Opinion
520452.
02-04-2016
Jasinski, PC, Newark, New Jersey (David F. Jasinski of counsel), for appellant. Michelle I. Rosien, Philmont, for Jaroslaw Garbowski, respondent. Eric T. Schneiderman, Attorney General, New York City (Steven Koton of counsel), for Commissioner of Labor, respondent.
Jasinski, PC, Newark, New Jersey (David F. Jasinski of counsel), for appellant.
Michelle I. Rosien, Philmont, for Jaroslaw Garbowski, respondent.
Eric T. Schneiderman, Attorney General, New York City (Steven Koton of counsel), for Commissioner of Labor, respondent.
Opinion
Appeals from two decisions of the Unemployment Insurance Appeal Board, filed June 3, 2014, which ruled, among other things, that Dynamex Operations East, Inc. is liable for unemployment insurance contributions on remuneration paid to claimants and others similarly situated.
Dynamex Operations East, Inc. provided delivery services for its clients and, in connection therewith, contracted with claimant to be a delivery driver to pick up and deliver parcels as needed by the clients. Following claimant's application for unemployment insurance benefits, the Unemployment Insurance Appeal Board ruled that claimant was an employee of Dynamex, that he was entitled to receive unemployment insurance benefits and that Dynamex was liable for additional unemployment insurance contributions on remuneration paid to claimant and those similarly situated. Dynamex appeals.
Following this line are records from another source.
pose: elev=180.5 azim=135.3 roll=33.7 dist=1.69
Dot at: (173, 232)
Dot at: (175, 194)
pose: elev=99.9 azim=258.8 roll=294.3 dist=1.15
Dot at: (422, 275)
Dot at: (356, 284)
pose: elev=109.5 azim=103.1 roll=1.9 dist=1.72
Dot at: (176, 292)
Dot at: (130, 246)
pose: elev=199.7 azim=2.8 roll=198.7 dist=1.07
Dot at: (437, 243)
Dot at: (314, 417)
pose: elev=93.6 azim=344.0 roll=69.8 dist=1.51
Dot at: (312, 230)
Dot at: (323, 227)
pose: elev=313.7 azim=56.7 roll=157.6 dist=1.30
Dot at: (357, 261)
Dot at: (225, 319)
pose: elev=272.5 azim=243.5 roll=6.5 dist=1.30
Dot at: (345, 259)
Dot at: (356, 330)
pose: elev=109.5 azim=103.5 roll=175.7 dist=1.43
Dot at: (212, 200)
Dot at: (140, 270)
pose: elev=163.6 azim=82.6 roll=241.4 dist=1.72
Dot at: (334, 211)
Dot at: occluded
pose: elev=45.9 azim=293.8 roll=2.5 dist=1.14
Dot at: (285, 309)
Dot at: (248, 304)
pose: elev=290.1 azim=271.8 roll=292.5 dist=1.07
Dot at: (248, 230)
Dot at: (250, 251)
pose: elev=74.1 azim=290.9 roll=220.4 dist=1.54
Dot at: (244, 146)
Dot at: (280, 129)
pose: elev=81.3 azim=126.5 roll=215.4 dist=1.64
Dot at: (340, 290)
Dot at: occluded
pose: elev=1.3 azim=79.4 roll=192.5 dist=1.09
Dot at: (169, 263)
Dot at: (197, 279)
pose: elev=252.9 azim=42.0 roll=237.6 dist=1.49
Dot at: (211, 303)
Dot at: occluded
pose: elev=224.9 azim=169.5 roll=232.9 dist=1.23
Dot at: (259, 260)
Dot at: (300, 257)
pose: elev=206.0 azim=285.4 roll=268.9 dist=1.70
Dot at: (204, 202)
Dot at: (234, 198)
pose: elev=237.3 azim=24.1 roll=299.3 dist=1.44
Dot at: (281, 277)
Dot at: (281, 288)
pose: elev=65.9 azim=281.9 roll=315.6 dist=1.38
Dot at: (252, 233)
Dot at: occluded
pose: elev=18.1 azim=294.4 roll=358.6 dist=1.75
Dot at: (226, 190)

In Matter of Voisin [Dynamex Operations E., Inc.–Commissioner of Labor], 134 A.D.3d 1186, 1186–1188, 20 N.Y.S.3d 243, 244–245 2015, this Court affirmed findings by the Board that certain claimants performing similar delivery services for Dynamex, under contracts that are identical in all relevant respects to claimant's contract herein, were employees entitled to unemployment insurance benefits. Similar indicia of control identified in Voisin to establish an employer-employee relationship are present herein, particularly with regard to the need for claimant to wear a uniform and have a badge identifying himself as being contracted with Dynamex, the assignment of pickups and deliveries, the manner in which claimant was paid, the handling of complaints and the one-year noncompetition restriction following the termination of services. As such, we find that there is substantial evidence to support the Board's decision (see id. at 245; Matter of Watson [Partsfleet Inc.–Commissioner of Labor], 127 A.D.3d 1461, 1462, 7 N.Y.S.3d 676 2015 ).
ORDERED that the decisions are affirmed, without costs.